Regionalbischöfin Gisela Bornowski über Vertrauen, Wandel und Beständigkeit 

Die Ängste und Sehnsüchte der Menschen ernst zu nehmen, da sind wir als Kirchen gefragt“, erklärt Gisela Bornowski. Der Regionalbischöfin im Kirchenkreis Ansbach-Würzburg liegt es besonders am Herzen, als Kirche nahe bei den Menschen zu sein. Und gerade deren Sorgen und Ängste vermehren sich in den vergangenen Monaten und Jahren deutlich – und finden im Extremfall ein Ventil in Hass und Hetze. Da braucht es längst keinen Blick mehr auf die aktuellen Wahlen im Osten des Landes. Wie lässt sich so eine christliche Zuversicht weitertragen? 

Diese Fragen treiben Gisela Bornowski um – nicht nur auf ihrem Sommerempfang (vergleiche Sonntagsblatt Nr. 31 vom 4. August), sondern auch und gerade im Alltag. Im Gespräch mit dem Rothenburger Evangelischen Sonntagsblatt ging sie ihnen zusammen mit ihrem Referenten Dr. Gerhard Gronauer nach.
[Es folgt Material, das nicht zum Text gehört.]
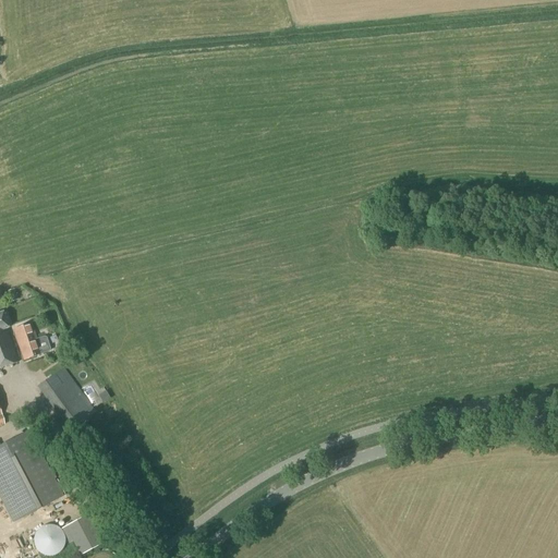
[(14,289),(7,292),(11,303),(19,300),(14,289)]
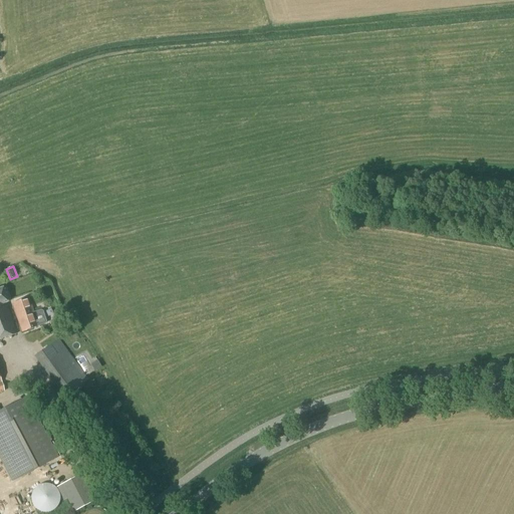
[(0,339),(16,334),(6,303),(7,303),(2,289),(0,289),(0,339)]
Da haben ihr die „Bündnisse für Demokratie und Vielfalt“ Anfang des Jahres große Hoffnungen gemacht. Viele Dekaninnen und Dekane in der Region Ansbach-Würzburg hätten dies „zu ihrer eigenen Sache gemacht“ und sich vielerorts intensiv engagiert – nicht nur in Dinkelsbühl, Uffenheim oder Bad Windsheim. Sie eröffneten „Gesprächsräume“ zugunsten der Menschenwürde und Gottesebenbildlichkeit, die kontinuierlich weitergehen. 
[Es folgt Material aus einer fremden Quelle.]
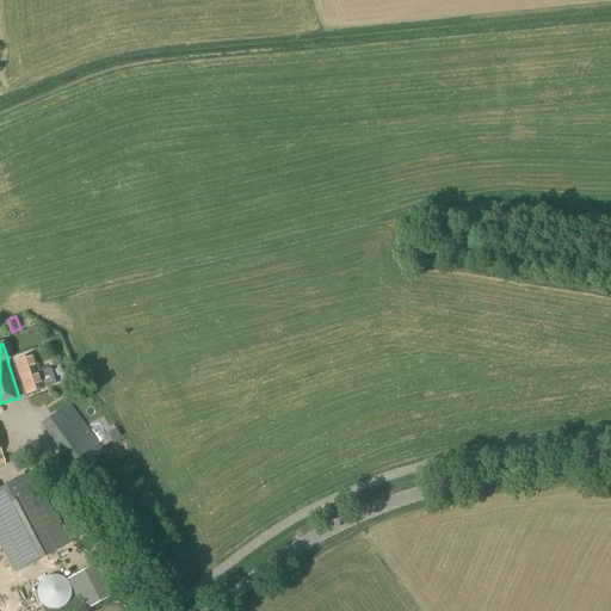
[(34,355),(14,362),(26,395),(44,389),(44,388),(53,386),(54,383),(50,371),(48,370),(39,372),(34,355)]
Gerade die Diakonie könne als „Hoffnungsträger“ Menschen in Umbrüchen unterstützen und ihnen so die Ängste ein Stück weit nehmen. Gleichzeitig ist es Gisela Bornowski wichtig, Gesprächspartnern mit einem anderen Horizont genau zuzuhören, „was ihnen auf den Nägeln brennt“ – sofern sie ihr Anliegen in angemessener Weise äußern.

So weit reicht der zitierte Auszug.